MATERIAL SUPPLIED:
* BEGIN *
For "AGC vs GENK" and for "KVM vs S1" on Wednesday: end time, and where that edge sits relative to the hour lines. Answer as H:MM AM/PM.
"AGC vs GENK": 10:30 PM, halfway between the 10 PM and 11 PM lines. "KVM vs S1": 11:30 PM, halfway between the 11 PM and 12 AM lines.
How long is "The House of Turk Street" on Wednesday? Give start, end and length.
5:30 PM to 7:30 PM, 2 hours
* END *
* BEGIN *
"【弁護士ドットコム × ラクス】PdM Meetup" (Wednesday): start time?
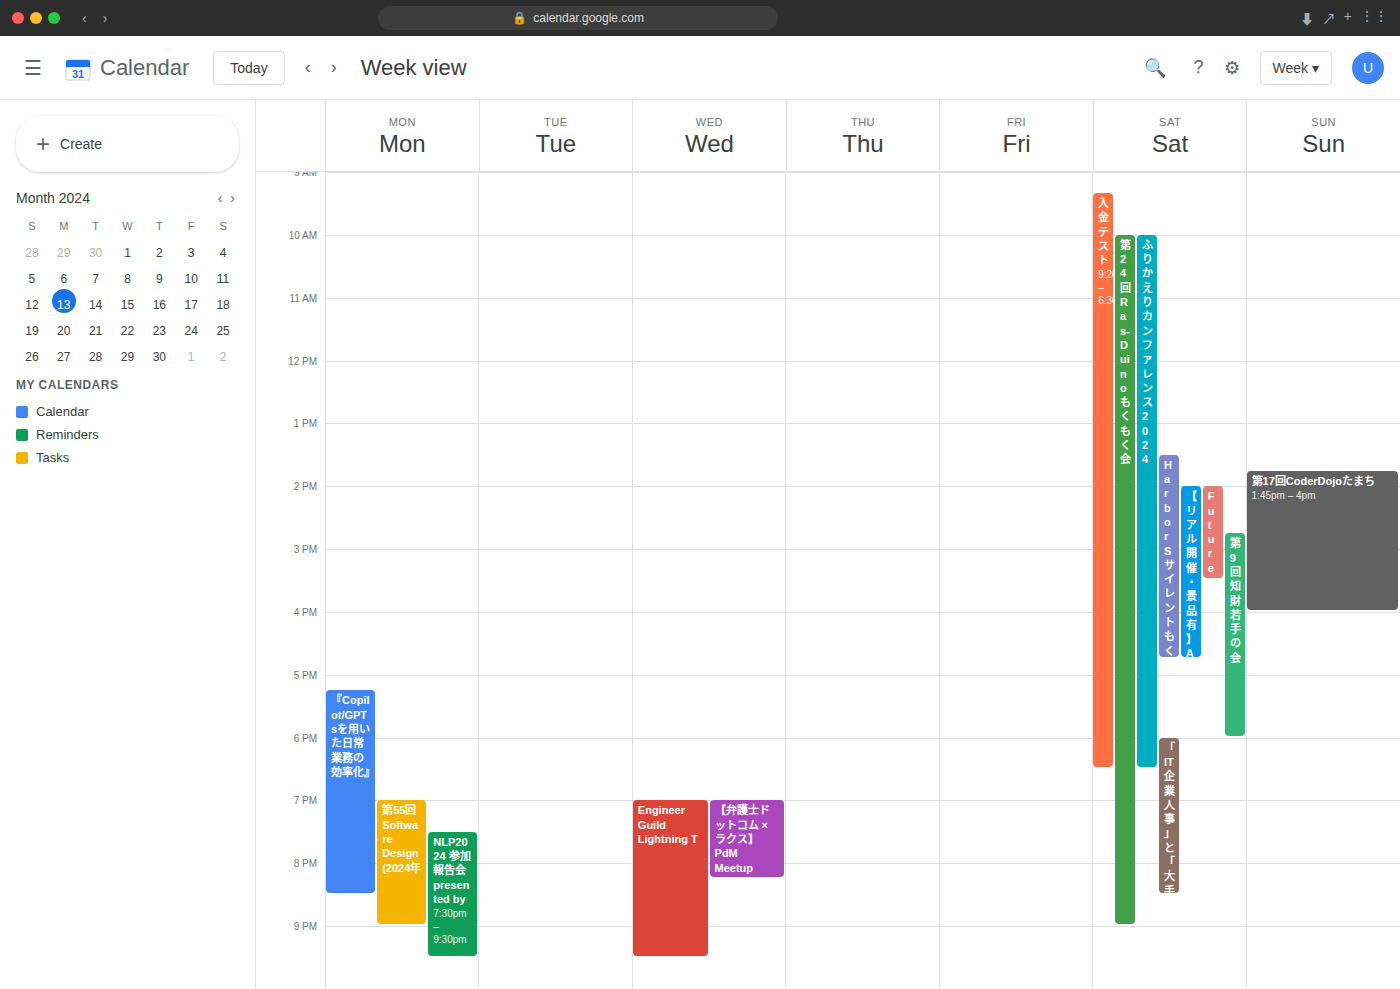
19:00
* END *
STATED EXERCISE:
Reproduce verbatim the lines of the records, from the line containing "as H:MM AM/PM." to the line containing "5:30 PM to 7:30 PM, 2 hours", including both of those lines and nothing else.

OUTPUT BELOW:
For "AGC vs GENK" and for "KVM vs S1" on Wednesday: end time, and where that edge sits relative to the hour lines. Answer as H:MM AM/PM.
"AGC vs GENK": 10:30 PM, halfway between the 10 PM and 11 PM lines. "KVM vs S1": 11:30 PM, halfway between the 11 PM and 12 AM lines.
How long is "The House of Turk Street" on Wednesday? Give start, end and length.
5:30 PM to 7:30 PM, 2 hours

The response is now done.